No obstante, si bien soy plenamente consciente racionalmente que el reloj de arena está medio vacío, hace ya tiempo que he decidido creer y experimentar la vida desde la consciencia emocional de percibir el reloj de arena medio lleno. Pues al final, uno es lo que cree y cree lo que decide creer, y frente a un tiempo irremediablemente caduco que arrastra consigo la efímera carne adherida, solo el espíritu de la actitud personal puede marcar la diferencia frente a la radicalidad de un futuro objetivo que señala impiadosamente al colapso de nuestra propia singularidad. Es por ello que a orillas del milenario mar Mediterráneo, cuna ancestral de la cultura occidental, me deleito sensitivamente en la vasta arena de la playa, imaginando por un momento que su naturaleza verdadera no es más que un sustrato arenisco formado durante siglos por millones de relojes de arena biológicos que me precedieron, cuyos nombres, sueños y experiencias perduran de manera latente en la siempre renovada mentalidad colectiva, siendo éste un imaginario que ya de por sí resulta un argumento elevado que da sentido y significado a la vida.

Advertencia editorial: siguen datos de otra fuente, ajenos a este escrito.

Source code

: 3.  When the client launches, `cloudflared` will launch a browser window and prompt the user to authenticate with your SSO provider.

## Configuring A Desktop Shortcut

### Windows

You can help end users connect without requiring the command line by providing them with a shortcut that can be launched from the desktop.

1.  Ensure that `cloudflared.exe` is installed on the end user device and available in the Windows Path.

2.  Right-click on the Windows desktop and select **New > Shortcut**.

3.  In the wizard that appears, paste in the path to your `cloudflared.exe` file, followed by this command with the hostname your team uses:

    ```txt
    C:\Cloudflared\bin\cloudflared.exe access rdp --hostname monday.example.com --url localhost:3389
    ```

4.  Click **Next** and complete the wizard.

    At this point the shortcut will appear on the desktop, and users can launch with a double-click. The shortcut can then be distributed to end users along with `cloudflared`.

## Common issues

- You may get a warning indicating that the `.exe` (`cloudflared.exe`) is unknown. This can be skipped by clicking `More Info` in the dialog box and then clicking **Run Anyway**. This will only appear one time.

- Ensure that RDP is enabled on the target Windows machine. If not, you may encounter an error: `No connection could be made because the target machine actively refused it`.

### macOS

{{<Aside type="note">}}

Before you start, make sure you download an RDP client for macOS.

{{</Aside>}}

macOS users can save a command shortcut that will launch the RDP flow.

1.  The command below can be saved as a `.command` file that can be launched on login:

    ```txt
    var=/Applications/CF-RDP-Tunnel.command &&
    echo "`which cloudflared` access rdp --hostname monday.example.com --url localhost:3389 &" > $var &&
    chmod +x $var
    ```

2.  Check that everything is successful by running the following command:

A orillas de mi mar Mediterráneo, disfrutando de los últimos días estivales, no puedo dejar de pensar, pipa en boca, que aún me queda mucho por hacer antes que el tiempo de mi preciado reloj de arena llegue a su fin. Pues, en absoluto, no es ni el cabello grisáceo, ni la traslucidez corpórea a ojos de jóvenes y aún más del Mercado, ni mucho menos el restante flujo de arena vital estimado, quienes determinan las ganas de vivir de una persona. La vida, y con ella su llama vivificante, es vida hasta el justo momento en que pasa a ser no-vida. Es entonces, y sólo entonces, que cabe la honrosa renuncia personal por fuerza mayor a vivir la preciada vida.